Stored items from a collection

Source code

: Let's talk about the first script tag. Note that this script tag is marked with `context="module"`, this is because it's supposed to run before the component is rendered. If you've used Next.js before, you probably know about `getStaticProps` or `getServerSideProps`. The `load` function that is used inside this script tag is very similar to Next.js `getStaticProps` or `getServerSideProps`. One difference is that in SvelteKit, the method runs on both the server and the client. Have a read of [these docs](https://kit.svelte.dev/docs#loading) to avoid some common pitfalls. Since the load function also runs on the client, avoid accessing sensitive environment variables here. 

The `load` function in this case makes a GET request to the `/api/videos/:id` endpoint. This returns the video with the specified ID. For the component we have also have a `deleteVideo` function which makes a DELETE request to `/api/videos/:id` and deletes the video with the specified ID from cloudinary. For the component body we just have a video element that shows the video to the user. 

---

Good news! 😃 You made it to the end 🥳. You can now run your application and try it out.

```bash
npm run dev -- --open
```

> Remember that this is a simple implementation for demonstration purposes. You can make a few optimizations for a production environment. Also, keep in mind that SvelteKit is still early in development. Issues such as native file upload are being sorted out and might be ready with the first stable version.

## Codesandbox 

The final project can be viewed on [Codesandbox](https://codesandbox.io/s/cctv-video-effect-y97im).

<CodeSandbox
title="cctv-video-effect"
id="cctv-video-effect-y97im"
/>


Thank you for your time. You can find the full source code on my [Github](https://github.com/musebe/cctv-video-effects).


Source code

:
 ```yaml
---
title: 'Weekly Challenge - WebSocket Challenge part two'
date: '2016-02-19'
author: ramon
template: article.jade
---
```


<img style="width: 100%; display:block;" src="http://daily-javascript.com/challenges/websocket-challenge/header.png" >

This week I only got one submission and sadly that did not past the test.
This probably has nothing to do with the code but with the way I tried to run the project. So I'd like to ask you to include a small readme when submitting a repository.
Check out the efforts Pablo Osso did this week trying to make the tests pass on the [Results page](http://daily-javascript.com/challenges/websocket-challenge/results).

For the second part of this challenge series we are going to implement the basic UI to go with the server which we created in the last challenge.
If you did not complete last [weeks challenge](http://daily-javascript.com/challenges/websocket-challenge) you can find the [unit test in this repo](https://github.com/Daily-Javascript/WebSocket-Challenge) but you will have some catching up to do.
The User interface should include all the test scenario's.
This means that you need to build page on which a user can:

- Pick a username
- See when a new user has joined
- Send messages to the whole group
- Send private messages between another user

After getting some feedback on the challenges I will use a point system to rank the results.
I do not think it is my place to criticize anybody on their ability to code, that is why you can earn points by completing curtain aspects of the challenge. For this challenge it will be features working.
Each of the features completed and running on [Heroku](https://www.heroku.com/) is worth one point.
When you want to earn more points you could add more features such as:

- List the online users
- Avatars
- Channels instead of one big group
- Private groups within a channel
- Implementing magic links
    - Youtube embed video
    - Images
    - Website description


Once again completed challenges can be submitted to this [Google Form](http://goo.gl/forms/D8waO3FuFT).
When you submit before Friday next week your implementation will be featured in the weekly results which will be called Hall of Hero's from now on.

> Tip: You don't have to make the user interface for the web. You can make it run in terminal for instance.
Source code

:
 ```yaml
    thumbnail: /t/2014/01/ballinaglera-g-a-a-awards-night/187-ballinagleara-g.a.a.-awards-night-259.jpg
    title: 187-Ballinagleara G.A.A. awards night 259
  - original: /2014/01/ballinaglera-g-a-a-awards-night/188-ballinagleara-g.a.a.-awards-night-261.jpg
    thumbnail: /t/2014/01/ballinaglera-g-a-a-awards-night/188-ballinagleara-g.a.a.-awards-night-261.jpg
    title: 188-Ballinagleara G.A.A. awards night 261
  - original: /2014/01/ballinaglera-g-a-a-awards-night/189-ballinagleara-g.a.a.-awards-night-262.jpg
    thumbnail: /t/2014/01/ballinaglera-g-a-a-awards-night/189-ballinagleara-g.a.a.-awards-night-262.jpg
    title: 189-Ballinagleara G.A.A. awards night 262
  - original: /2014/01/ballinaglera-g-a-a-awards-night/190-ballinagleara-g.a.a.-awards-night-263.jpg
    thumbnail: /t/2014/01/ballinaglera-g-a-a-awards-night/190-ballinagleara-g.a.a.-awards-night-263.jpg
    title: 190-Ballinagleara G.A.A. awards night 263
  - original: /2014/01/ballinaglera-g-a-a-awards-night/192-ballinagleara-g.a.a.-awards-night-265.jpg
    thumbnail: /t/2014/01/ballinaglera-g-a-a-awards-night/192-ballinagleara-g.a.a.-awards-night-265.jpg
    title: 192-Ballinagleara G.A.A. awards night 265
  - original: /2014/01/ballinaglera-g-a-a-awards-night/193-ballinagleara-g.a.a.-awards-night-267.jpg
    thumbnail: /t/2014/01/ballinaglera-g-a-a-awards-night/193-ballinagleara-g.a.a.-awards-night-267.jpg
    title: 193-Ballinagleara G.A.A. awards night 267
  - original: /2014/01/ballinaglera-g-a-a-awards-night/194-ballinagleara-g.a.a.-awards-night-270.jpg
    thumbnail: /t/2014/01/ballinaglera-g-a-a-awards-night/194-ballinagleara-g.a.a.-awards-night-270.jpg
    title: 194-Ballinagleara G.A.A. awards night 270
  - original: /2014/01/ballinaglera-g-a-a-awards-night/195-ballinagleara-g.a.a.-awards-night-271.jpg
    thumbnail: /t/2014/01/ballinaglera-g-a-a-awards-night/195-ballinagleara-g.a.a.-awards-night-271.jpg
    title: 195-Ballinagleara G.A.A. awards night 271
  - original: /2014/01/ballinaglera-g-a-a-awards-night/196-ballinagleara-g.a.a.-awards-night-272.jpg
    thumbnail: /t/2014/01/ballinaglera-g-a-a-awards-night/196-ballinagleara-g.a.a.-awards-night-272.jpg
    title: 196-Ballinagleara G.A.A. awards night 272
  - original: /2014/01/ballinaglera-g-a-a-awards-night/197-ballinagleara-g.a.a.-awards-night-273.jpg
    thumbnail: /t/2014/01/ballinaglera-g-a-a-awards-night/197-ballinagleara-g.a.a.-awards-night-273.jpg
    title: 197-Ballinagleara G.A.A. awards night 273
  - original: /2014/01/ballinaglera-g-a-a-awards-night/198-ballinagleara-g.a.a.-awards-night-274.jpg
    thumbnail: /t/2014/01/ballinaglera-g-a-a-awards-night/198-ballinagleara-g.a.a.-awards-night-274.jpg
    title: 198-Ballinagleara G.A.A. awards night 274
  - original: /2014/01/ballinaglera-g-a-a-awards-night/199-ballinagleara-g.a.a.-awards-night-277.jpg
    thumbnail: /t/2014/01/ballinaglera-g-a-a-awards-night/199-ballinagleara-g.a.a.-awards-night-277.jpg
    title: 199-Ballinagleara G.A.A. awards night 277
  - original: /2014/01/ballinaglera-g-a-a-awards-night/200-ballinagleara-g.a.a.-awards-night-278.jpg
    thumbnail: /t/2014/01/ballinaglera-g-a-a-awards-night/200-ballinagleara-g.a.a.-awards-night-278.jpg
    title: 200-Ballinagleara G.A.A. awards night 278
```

Task to complete
If a line comes after the one containing "environment variables here.", leave it out; set down every line of the data before it, and that line itself, exactly.

Response to the exercise
Source code

: Let's talk about the first script tag. Note that this script tag is marked with `context="module"`, this is because it's supposed to run before the component is rendered. If you've used Next.js before, you probably know about `getStaticProps` or `getServerSideProps`. The `load` function that is used inside this script tag is very similar to Next.js `getStaticProps` or `getServerSideProps`. One difference is that in SvelteKit, the method runs on both the server and the client. Have a read of [these docs](https://kit.svelte.dev/docs#loading) to avoid some common pitfalls. Since the load function also runs on the client, avoid accessing sensitive environment variables here. 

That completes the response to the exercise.